On 10/03/2018 05:15 PM, Doug Stewart
wrote:
On Wed, Oct 3, 2018 at 4:25 PM James Sherman
Jr. < address@hidden>
wrote:
Hi, I'm trying to
fit some data to a function of degree 4 or 5, but
when I
plot it, it doesn't fit:
DATA:
C30 =
0.063330 0.057200 0.052870 0.047380
0.044860 0.039710
0.037070 0.036030 0.034990
t =
1.0000 1.5000 2.0000 3.0000 5.0000
7.0000 10.0000
13.0000 18.0000
FIT:
p=polyfit(t,C30,4)
0.0000027990 -0.0001193780 0.0018221783
-0.0125401220 0.0727802050
The problem is that when I plot(t,C30) and plot(p) I
get totally different
curves, am I missing somethiing???
Yes, I believe it is safe to say that you are
missing something. Look at vector that is returned
from polyfit that you print out:
p=
0.0000027990 -0.0001193780 0.0018221783
-0.0125401220 0.0727802050
these are the coefficients of the polynomial (see
help polyfit for more explanation). And the "curve"

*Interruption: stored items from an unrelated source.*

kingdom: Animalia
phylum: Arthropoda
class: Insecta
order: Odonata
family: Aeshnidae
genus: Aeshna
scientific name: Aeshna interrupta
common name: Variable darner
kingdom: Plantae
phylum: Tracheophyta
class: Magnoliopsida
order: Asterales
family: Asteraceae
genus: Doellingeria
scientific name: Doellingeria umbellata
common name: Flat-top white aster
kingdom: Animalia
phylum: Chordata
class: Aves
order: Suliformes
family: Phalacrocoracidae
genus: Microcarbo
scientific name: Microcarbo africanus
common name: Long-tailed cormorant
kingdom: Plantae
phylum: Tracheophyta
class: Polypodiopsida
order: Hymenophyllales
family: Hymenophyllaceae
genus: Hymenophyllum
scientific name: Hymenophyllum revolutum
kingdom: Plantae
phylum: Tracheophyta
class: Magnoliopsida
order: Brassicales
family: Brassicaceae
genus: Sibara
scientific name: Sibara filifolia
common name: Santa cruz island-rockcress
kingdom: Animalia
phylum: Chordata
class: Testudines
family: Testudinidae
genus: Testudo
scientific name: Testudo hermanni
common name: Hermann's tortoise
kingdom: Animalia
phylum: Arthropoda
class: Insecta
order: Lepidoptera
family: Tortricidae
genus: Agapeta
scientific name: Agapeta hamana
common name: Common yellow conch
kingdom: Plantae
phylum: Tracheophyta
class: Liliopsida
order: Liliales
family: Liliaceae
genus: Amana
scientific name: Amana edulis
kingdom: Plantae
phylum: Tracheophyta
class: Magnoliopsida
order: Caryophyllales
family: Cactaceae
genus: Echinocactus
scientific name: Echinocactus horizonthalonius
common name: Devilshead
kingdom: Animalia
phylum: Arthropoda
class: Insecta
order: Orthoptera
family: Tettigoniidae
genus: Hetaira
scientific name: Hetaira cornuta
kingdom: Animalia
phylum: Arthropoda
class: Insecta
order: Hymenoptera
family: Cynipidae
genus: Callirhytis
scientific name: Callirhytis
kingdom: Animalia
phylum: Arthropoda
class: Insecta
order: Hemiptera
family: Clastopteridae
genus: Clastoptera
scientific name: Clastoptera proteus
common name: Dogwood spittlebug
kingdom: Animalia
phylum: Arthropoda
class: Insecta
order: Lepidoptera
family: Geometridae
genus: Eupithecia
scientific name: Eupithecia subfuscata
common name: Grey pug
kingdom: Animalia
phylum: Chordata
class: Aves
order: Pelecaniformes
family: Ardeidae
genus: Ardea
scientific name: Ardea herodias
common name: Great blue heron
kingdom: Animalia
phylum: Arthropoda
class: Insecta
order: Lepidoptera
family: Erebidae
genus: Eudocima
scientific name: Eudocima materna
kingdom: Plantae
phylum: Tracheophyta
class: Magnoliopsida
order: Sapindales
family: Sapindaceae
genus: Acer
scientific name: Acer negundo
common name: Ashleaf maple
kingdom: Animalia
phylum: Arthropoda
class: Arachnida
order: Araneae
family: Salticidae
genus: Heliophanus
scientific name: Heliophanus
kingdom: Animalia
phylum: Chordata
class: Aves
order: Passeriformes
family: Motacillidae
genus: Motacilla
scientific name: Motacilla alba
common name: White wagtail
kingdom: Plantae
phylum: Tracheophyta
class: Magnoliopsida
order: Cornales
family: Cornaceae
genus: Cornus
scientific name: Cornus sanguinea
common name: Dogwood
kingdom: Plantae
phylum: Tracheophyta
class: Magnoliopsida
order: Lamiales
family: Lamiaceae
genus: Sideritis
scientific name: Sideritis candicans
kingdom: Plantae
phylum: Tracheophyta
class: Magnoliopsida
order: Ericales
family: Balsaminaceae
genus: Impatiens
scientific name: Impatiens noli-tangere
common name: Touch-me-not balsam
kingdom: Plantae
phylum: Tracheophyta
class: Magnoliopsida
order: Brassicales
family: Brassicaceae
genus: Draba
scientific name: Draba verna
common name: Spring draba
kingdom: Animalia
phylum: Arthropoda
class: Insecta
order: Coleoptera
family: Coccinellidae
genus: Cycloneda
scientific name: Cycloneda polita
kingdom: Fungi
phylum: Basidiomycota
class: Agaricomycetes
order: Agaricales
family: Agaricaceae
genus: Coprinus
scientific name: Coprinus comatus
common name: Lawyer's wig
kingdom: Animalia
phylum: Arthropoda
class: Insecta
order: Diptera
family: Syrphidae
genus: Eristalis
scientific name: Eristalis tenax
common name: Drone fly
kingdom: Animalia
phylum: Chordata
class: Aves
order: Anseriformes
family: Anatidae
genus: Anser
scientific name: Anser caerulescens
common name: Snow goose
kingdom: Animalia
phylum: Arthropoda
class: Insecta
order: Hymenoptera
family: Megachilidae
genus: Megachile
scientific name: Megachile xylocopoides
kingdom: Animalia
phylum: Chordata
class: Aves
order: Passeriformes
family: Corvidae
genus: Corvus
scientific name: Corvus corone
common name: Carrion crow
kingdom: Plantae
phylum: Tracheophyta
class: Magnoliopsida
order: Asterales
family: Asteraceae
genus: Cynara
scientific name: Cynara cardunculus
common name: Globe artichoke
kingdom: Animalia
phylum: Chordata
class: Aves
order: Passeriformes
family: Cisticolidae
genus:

from plotting that vector is just the coefficients
wrt their index. The function you're probably
looking for is polyval (help polyval for info) so
that you can evaluate the fitted curve at the values
of x that you want.
Hope this helps,
James Sherman Jr.
Polyfit can do that
[P, S] = polyfit (X, Y, N)
S.yf should have the fitted Y values for your x values.
True, but it does not show how bad the fit is. These datapoints
aren't likely to fit a polynomial model, and to see it it helps to
see the actual fitted polynomial with more resolution than the 9
points provided:
C30 = [ 0.063330 0.057200 0.052870 0.047380 0.044860
0.039710 0.037070 0.036030 0.034990]
t = [ 1.0000 1.5000 2.0000 3.0000
5.0000 7.0000 10.0000 13.0000 18.0000]
plot(t,C30,'o',x=1:.1:20,polyval(polyfit(t,C30,4),x))
which shows nicely the deficiency of the fourth-order polynomial, by
creating artifacts where the data has none.